I'm very confused how you can hate trial and error games whilst saying you love the souls franchise. I have platinumed all souls games and Elden Ring was my very first and also by far the easiest for me. Yes the bosses can do a lot of bs, but so can you... Spirit summons, player summons, ashes of war... list goes on. It has more advanced boss mechanics and ai, but way more crutches given to the player to counter it.
It's also the most accessible to new players by far in my opinion (as I was new with Elden Ring). I proper tutorial, teleporting to any point, better graphics and smoother combat/gameplay, more mobility, spirit ashes, ect. I played blind and always had something to do and never got lost. The game tells you immediately the beams of light from graces lead you to main objectives. Most of the dungeons are pretty much linear leading to a boss within each major zone so it was very easy for me even with it being a huge open world game. When I played through dark souls 1 for the first time I think I had to look up online what to do at least a dozen times.

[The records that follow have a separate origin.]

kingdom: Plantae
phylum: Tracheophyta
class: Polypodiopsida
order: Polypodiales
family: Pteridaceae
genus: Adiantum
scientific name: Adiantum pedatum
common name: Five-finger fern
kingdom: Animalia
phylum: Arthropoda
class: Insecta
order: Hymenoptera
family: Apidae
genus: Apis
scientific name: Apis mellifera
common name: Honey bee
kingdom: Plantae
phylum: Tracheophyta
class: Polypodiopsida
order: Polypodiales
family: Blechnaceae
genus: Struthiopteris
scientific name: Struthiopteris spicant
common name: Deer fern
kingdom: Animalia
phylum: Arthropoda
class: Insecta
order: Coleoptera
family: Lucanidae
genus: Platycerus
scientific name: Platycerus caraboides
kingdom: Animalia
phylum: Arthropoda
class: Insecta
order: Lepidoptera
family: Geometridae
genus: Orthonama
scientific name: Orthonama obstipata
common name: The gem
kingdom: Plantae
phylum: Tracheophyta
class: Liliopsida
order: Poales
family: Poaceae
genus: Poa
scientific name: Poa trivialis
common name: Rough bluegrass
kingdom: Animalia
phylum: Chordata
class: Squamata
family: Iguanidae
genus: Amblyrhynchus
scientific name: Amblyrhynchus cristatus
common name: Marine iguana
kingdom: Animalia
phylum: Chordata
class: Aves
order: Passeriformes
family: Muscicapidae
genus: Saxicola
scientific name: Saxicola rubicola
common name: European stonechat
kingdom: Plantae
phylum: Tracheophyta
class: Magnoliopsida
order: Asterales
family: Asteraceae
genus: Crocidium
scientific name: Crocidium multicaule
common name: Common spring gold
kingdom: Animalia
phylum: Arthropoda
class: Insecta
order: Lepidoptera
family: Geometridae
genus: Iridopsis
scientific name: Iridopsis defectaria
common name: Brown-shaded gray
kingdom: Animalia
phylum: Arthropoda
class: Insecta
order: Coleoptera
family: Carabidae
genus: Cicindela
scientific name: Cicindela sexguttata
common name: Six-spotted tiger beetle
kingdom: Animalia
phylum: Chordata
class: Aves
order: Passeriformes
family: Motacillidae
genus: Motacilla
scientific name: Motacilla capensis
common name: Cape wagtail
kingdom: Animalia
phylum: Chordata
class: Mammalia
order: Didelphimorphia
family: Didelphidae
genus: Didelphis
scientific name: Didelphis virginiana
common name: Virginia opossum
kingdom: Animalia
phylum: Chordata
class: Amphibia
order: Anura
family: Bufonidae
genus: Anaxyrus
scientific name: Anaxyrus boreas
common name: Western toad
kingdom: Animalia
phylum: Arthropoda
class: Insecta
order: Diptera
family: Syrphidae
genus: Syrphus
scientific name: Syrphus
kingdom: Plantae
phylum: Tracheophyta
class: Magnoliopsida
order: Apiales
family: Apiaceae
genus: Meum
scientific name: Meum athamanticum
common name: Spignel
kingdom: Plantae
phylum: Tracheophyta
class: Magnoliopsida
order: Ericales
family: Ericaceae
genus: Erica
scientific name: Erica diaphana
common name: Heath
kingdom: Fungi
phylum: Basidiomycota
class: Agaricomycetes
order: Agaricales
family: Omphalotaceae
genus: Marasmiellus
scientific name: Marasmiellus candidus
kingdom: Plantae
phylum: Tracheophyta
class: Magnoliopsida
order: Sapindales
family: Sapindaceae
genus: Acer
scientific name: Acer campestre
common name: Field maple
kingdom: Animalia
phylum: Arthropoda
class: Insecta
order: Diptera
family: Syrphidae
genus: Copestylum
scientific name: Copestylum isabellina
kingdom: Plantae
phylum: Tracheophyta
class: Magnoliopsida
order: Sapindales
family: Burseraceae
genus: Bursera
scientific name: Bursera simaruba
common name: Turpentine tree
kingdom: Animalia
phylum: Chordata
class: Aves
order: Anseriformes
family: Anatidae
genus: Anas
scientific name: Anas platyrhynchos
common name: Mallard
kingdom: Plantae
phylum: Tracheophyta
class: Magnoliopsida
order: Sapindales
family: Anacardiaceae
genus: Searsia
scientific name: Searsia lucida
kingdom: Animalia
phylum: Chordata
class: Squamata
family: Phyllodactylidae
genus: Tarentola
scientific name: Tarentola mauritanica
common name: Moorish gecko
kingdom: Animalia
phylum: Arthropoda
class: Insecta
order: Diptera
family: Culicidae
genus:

What i mean is that I'm most Souls games you don't need to literally memorize most boss moves. They're highly intuitive and can be beaten often on reflex
@@PlinyTheWelder I agree for sure. They have moved more in the direction of pattern memorization ever since bloodborne I would say, but the level design has always remained trial and error. Probably even more so in the earlier games.
If you don’t like trial and error.. why are you even playing a fromsoftware game
Half of your knowledge comes from dying.
Sometimes I’ll die and notice a path of something else I didn’t notice the first other times.
Hell just think outside the box half the time and you’ll get what you need
There is a hint where the game just work, when there is a part some people like but the others dont, or vice versa, while there is some part their agreeing on.
Just being an open world itself makes elden ring had to trade off a lot of their winning formula.